La compétence liée du directeur de l’établissement pour la nomination des chefs de pôle
Enfin, restait à savoir comment interpréter l’article L. 6146-1 CSP prévoyant la nomination du chef de pôle par le directeur, sur proposition du président de la CME. La lecture littérale de la disposition impose de considérer que le directeur ne peut nommer que la personne proposée par le président de la CME. Une telle interprétation a été plusieurs fois confirmée par le Conseil d’Etat dans d’autres champs de l’action administrative. Le ministre de l’agriculture ne peut ainsi librement transférer le siège à l'école nationale de Montpellier de l'emploi occupé par le titulaire de la chaire d'arboriculture de l'école nationale supérieure d'horticulture de Versailles en l’absence de proposition en ce sens de la part du conseil général de l'établissement (CE, 2 avril 1997, n° 160732, au Lebon T.). Le Garde des Sceaux ne peut pas davantage prendre légalement une mesure de détermination du siège et du ressort d’un centre régional de formation professionnelle des avocats qui ne lui a pas été proposée par le Conseil national des barreaux (CE, ord., 28 décembre 2004, n° 275606, au Lebon T.).

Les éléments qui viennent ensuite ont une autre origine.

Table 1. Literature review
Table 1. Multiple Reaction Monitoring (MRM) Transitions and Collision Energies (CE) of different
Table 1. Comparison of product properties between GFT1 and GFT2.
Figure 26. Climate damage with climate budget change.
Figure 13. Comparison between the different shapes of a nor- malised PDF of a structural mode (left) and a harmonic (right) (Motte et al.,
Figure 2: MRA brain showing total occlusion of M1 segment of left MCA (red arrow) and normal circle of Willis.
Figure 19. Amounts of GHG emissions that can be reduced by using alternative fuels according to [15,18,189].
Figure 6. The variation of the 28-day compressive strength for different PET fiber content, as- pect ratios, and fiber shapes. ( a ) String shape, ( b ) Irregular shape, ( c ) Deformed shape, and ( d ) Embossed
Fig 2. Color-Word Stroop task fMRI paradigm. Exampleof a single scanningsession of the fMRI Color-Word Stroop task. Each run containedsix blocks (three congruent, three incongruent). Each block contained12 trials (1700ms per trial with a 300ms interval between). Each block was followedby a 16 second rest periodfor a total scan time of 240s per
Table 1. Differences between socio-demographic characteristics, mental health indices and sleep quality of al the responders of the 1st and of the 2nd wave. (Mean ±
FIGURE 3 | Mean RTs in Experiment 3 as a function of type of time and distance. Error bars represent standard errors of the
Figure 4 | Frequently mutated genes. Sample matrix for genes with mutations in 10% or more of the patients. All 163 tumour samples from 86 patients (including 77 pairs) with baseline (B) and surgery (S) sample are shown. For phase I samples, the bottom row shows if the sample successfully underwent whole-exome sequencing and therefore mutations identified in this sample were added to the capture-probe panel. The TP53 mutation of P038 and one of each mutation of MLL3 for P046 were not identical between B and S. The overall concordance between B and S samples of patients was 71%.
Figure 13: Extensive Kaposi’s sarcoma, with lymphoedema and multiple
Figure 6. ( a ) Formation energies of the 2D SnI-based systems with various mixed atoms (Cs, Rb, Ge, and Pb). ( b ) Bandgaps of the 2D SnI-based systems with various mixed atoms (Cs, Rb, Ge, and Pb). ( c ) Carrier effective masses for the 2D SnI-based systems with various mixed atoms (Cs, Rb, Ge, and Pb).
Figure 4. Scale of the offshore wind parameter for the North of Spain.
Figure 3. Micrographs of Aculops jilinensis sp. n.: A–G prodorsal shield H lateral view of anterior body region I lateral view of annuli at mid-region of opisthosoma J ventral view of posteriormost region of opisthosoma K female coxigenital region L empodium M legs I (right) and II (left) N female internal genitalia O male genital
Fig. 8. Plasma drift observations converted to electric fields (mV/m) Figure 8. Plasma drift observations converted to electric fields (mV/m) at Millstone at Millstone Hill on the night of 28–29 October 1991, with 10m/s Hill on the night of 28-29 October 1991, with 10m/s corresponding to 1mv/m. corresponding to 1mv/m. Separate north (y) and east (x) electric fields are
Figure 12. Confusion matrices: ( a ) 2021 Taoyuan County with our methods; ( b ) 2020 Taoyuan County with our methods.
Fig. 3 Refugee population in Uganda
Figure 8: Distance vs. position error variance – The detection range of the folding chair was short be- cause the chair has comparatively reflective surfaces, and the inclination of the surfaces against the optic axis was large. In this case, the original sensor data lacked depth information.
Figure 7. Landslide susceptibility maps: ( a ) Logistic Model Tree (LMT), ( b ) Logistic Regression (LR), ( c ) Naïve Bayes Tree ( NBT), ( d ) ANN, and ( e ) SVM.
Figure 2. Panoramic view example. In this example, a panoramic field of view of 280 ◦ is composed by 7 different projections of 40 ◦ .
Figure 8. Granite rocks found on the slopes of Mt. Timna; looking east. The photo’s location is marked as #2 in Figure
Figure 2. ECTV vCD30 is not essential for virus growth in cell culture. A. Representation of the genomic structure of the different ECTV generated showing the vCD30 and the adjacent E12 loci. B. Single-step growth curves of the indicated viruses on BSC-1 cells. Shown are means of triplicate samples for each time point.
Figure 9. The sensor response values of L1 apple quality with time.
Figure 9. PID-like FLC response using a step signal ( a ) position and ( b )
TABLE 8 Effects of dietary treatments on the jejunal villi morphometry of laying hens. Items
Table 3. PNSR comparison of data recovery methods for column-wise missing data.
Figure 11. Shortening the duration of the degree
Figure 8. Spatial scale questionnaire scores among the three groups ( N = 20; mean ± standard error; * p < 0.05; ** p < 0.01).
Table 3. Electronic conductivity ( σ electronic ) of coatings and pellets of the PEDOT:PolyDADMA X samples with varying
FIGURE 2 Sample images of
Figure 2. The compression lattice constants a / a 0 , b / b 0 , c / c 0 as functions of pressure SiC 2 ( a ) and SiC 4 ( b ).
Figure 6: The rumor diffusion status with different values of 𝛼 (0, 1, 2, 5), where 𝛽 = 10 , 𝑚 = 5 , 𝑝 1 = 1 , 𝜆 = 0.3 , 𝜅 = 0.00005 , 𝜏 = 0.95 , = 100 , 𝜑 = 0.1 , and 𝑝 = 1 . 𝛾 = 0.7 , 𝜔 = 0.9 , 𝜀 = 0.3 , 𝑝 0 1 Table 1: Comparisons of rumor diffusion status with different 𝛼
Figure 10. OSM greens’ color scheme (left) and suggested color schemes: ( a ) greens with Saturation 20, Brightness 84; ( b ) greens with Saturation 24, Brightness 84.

En l’espèce, la personne nommée cheffe du pôle ADIS l’a été sans que son nom ait été proposé par la présidente de la CME qui avait proposé, au contraire, une autre candidature sans jamais la modifier. Cette décision de nomination contre la volonté de la présidente de la CME était donc, à l’évidence, illégale et son annulation permet de redonner aux médecins, à travers la CME, toute leur place dans la gouvernance de l’établissement hospitalier.